FOUR. MORE. WINS. AS WE inch closer to the World Series, remember that saying. Tattoo that in your brain like Carlos Correa’s sleeve. The Houston Astros need only four wins to take home the World Series trophy.
This is a team that has been to the American League Championship Series five times in a row. They now have three World Series berths in those five seasons. This is a baseball dynasty, no question.
But last week, it felt like it was almost about to slip away. Astros fans were feeling nervous. The Boston Red Sox had taken a 2-1 lead after hitting three grand slams in two games, a feat that’s never been done before in playoff history.
Houston took a deep breath, splashed water on their face and came back to win three games in a row, two of those in Boston.
Now the only “feat” the Red Sox will be doing is warming “feet” as it gets colder in New England.
How did the Astros get here?
Here’s the deal, the Astros are built for the playoffs. This isn’t your late 1990s - early 2000s team, this is the Houston dynasty Astros.
There hasn’t been a more resilient team in baseball for decades and they have arguably some of the best depth in pitching and hitting.
Over the past two seasons, the Astros have fought through major injuries (Justin Verlander has only pitched six innings since 2020), played through a pandemic, lost their General Manager (Jeff Luhnow) and Manager (AJ Hinch) and had to endure booing fans and biased media types.
The numbers are there, they have been one of the best teams statistically over the past five seasons. But something that can’t be added to a spreadsheet is the closeness and belief this team shares. A lot of credit is due to Astros manager Dusty Baker, who has come in and guided this team to the top.
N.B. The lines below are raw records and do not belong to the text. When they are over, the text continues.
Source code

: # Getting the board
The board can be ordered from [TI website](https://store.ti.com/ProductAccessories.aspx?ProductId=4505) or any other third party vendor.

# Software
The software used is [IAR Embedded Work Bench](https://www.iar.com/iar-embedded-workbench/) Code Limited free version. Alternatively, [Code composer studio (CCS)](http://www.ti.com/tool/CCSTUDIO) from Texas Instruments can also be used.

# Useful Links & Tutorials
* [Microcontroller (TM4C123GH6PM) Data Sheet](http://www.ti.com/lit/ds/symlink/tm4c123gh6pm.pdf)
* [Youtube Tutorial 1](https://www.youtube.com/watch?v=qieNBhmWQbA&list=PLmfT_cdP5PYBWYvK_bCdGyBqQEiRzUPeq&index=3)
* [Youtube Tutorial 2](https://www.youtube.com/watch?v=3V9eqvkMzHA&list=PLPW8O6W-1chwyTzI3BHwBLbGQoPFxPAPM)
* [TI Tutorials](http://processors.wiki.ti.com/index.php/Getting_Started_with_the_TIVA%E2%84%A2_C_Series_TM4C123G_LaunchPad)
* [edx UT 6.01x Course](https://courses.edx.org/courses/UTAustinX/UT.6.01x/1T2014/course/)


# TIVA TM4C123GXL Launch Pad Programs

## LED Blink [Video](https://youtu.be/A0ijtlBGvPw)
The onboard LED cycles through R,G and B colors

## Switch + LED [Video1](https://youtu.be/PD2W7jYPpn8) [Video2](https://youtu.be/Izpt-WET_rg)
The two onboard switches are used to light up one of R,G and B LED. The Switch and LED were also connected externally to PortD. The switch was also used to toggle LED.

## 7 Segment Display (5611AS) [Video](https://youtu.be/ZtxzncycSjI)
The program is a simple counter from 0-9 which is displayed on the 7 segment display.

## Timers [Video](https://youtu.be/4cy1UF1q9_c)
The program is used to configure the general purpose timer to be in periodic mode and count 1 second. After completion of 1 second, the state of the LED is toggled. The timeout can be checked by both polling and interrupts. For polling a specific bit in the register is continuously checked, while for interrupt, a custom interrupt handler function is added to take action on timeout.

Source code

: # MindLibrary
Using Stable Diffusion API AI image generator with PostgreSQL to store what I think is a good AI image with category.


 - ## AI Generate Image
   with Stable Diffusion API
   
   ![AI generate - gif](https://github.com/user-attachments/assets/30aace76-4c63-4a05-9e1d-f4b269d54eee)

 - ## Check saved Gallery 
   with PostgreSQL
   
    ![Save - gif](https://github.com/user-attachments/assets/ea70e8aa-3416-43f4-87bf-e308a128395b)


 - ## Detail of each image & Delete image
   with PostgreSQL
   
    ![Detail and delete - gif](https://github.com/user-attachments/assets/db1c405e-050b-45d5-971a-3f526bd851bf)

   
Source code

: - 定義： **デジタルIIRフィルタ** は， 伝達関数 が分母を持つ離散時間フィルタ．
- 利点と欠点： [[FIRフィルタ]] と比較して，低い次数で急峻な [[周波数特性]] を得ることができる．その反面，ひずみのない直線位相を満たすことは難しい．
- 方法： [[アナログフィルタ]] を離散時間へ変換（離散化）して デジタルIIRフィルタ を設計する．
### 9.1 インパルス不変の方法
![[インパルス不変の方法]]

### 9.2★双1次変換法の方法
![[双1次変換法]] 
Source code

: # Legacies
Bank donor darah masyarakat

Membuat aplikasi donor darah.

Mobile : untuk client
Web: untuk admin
I spoke with Astros catcher Martín Maldonado, who told me about the family aspect of this team.
“This team is very special, and we are a family, we love each other,” Maldonado said.
The love this team shares can be seen on TV, at games, and in pictures. You can see the level of care the entire team has for one another.
Astros reliever Ryne Stanek, who joined the team this offseason, expanded on this in a telephone call.
“This is an incredibly tight knit group,” he said. “It meant so much that the biggest names were also the ones that came up to me first in camp and were like you’re going to be a big part of what we’re trying to do this year, so be ready.”
This closeness leads to a monolithic bond that allows them to pick each other up and aim for the highest baseball prize, a World Series trophy.
The relational aspect of the team is important, but the statistics stand out and have all season. During the regular season, the Astros were at the top in hitting, pitching and defense.
On the hitting side, the offense led the American League in runs and hits, while the pitching staff ranked fourth in the AL in ERA and allowed the third-fewest runs. Defensively, the ‘Stros had the best fielding percentage in baseball.
Those stats are good and Astros’ ace Lance McCullers Jr. agrees. He told me that’s what makes this team special
“It is our ability to win at every facet of the game. We can win on the offensive side via 1-9 hitters and any starting pitcher that goes out there will compete,” he said.
“Other teams rely on a few players, for us, it can be everybody that makes us tough to beat,” he said.
Can the Astros win it all?
According to FanGraphs Baseball, the Astros have the best chance to win the World Series at 52.9% as of Oct. 23. This means absolutely nothing, but it does show that in a computer simulation the Astros finish as the winners.
Outside of a computer simulation, the Astros are still the team to beat the Atlanta Braves. And bringing another trophy to Houston is something players want for the city.
“This city has had our backs since day one. It’ll mean the world for us to pay them back with another championship,” shortstop Carlos Correa said. “The support and love we’ve received from them doesn’t go unnoticed, so we really want to finish the job for them.”
Players notice the love the Astros fans have for the team, and their unwavering support. The Astros winning a second World Championship would forever cement this team as one of the greatest in any sport to play for this city.
They would be in the same conversation as the mid-90’s championship Rockets, but regardless of the outcome, their resiliency will forever define them and give fans the ability to call them what they truly are: a dynasty.